The new album Nasir, by Nas, can easily be considered a classic in today’s era of music, and here is why.
Nas, the 44-year-old rapper, released “Nasir,” his 11th studio album! If you’re already a fan you’ll proclaim Nasir a classic automatically. And if listening to this album will be your first time ever listening to Nas, then you’ll easily become a fan. Here’s why.
The first song on the 7 song project is titled “Not For Radio (feat. Puff Daddy)”. The title is perfect for the song because the message is uplifting, informative, and soulful. A vibe that has come to be rare in hip-hop music these days. To complete the vision Nas had for Nasir, he grabbed a few industry friends- Kanye West, The Dream, and Diddy.
The second song “Cops Shot The Kid (feat. Kanye West)” is the reality of we Blacks in America. The irony in the lyrics of the song. It paints a picture of a Freddy & Jason horror movie, or like straight out the comic book.

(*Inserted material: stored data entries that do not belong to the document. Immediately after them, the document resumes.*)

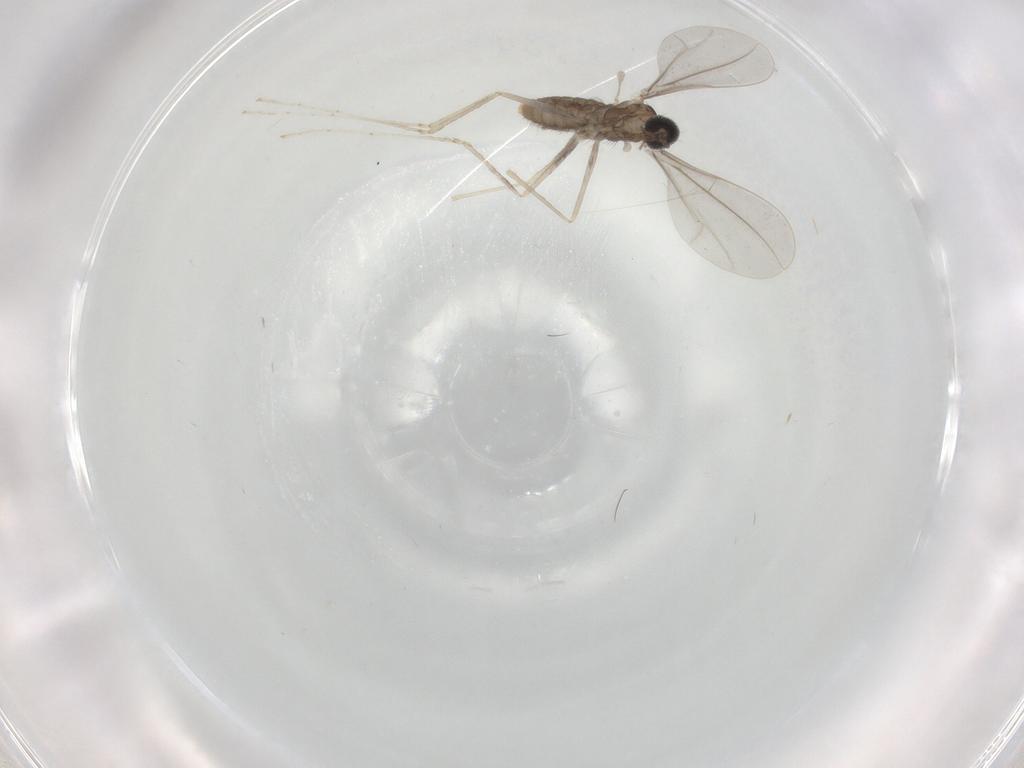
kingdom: Animalia
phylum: Arthropoda
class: Insecta
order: Diptera
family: Cecidomyiidae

It starts “Cops use to come around, you know, my neighborhood, ‘alright you kids stop having so much fun, move along.’ Oh, they’d arrest me, especially at night- they have a curfew, niggas have to be home by 11, negroes 12.” As the intro played I envisioned the 1950s in America, a group of young black males walking home after a baseball game and getting pulled over by a racist white police officer. Seconds after he pulls them over he shoots all 3 kids because he mistook their 3 baseball bats to be an automatic rifle. And when that idea is ripped to shreds by the media, he then claims self-defense because they appeared aggressive in appearance. He enlists Kanye West to help assist paint his vision for the song.

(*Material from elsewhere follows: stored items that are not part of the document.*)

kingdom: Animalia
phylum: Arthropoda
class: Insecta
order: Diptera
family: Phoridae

The 3rd song on the album, “White Label” starts off with Nas addressing nothing in particular, but more so a glorification of having made it out of his unfortunate circumstance. The 4th song on the album, “Bonjour” paints a picture of the luxuries of what we can overlook on the daily, and at the same time point out the tremendous flaws hidden in-between all that glitters.
The 5th song “Everything (feat. The-Dream & Kanye West),” would have to be my 3rd favorite on the album. The harmonizing on the chorus is catchy and gives way for the verses to be heard. My interpretation of the overall message from the track is an older, more experienced figure advising a younger folk. From the tone of language and album context, the advice is being given to a black boy. The message being not to accept what we Blacks are presented if it doesn’t align to our liking. We are told not to question the circumstances that befall us, instead to accept it and strive for better.

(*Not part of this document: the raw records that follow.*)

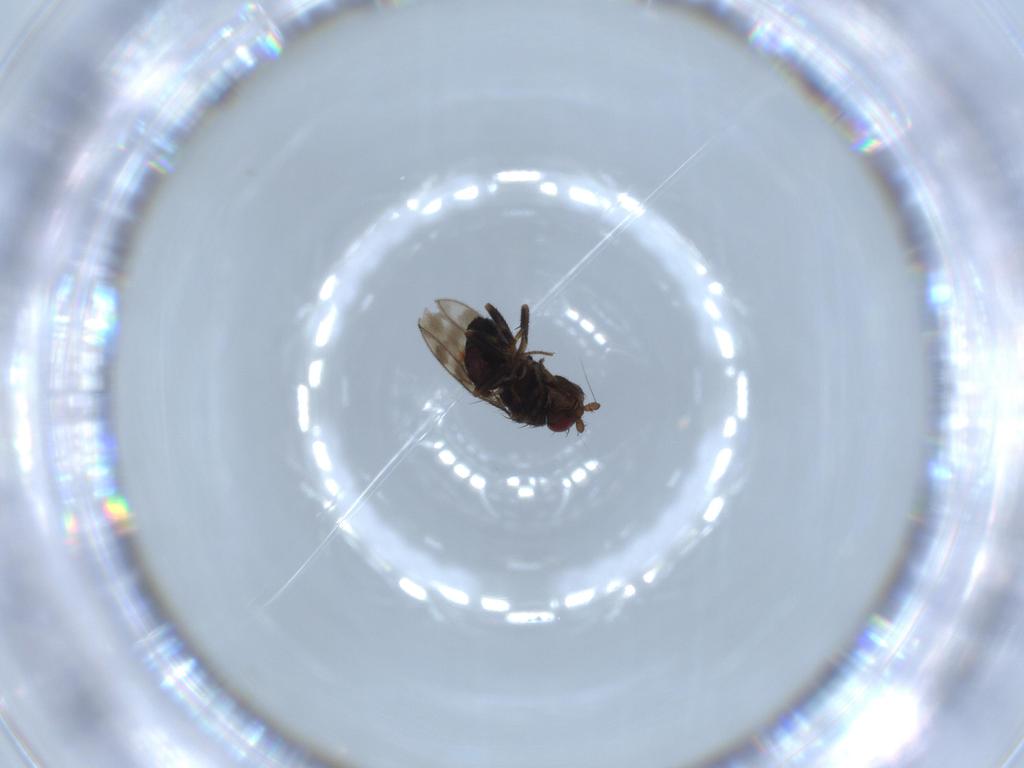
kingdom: Animalia
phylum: Arthropoda
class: Insecta
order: Diptera
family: Sphaeroceridae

After listening to Nasir it became clear this is sound advice most young Black males fail to receive, deeming it necessary in today’s America. It’s a motivational body of work! Dependent on what life deals you, momentarily, this album is mental food for your subconscious strength. With a title like Nasir, I didn’t expect anything that wasn’t delivered. In Arabic, the word Nasir means “helper,” which in a way defines the ultimate purpose of the album- help those in need of encouragement. If you are a Black male in American society, this album is a must-listen for you.